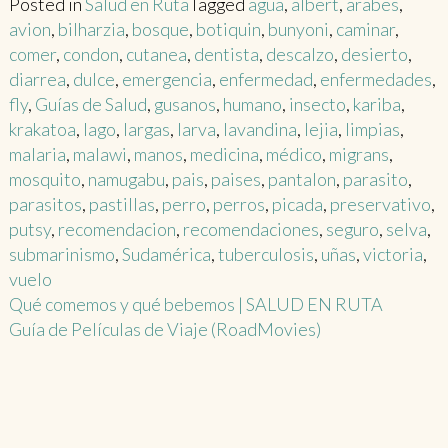
Posted in
Salud en Ruta
Tagged
agua
,
albert
,
arabes
,
avion
,
bilharzia
,
bosque
,
botiquin
,
bunyoni
,
caminar
,
comer
,
condon
,
cutanea
,
dentista
,
descalzo
,
desierto
,
diarrea
,
dulce
,
emergencia
,
enfermedad
,
enfermedades
,
fly
,
Guías de Salud
,
gusanos
,
humano
,
insecto
,
kariba
,
krakatoa
,
lago
,
largas
,
larva
,
lavandina
,
lejia
,
limpias
,
malaria
,
malawi
,
manos
,
medicina
,
médico
,
migrans
,
mosquito
,
namugabu
,
pais
,
paises
,
pantalon
,
parasito
,
parasitos
,
pastillas
,
perro
,
perros
,
picada
,
preservativo
,
putsy
,
recomendacion
,
recomendaciones
,
seguro
,
selva
,
submarinismo
,
Sudamérica
,
tuberculosis
,
uñas
,
victoria
,
vuelo
Post
Qué comemos y qué bebemos | SALUD EN RUTA
Guía de Películas de Viaje (RoadMovies)
navigation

....

● ACTION ITEM
Omit all images when repeating the data above exactly.

● EXPECTED OUTPUT
Posted in
Salud en Ruta
Tagged
agua
,
albert
,
arabes
,
avion
,
bilharzia
,
bosque
,
botiquin
,
bunyoni
,
caminar
,
comer
,
condon
,
cutanea
,
dentista
,
descalzo
,
desierto
,
diarrea
,
dulce
,
emergencia
,
enfermedad
,
enfermedades
,
fly
,
Guías de Salud
,
gusanos
,
humano
,
insecto
,
kariba
,
krakatoa
,
lago
,
largas
,
larva
,
lavandina
,
lejia
,
limpias
,
malaria
,
malawi
,
manos
,
medicina
,
médico
,
migrans
,
mosquito
,
namugabu
,
pais
,
paises
,
pantalon
,
parasito
,
parasitos
,
pastillas
,
perro
,
perros
,
picada
,
preservativo
,
putsy
,
recomendacion
,
recomendaciones
,
seguro
,
selva
,
submarinismo
,
Sudamérica
,
tuberculosis
,
uñas
,
victoria
,
vuelo
Post
Qué comemos y qué bebemos | SALUD EN RUTA
Guía de Películas de Viaje (RoadMovies)
navigation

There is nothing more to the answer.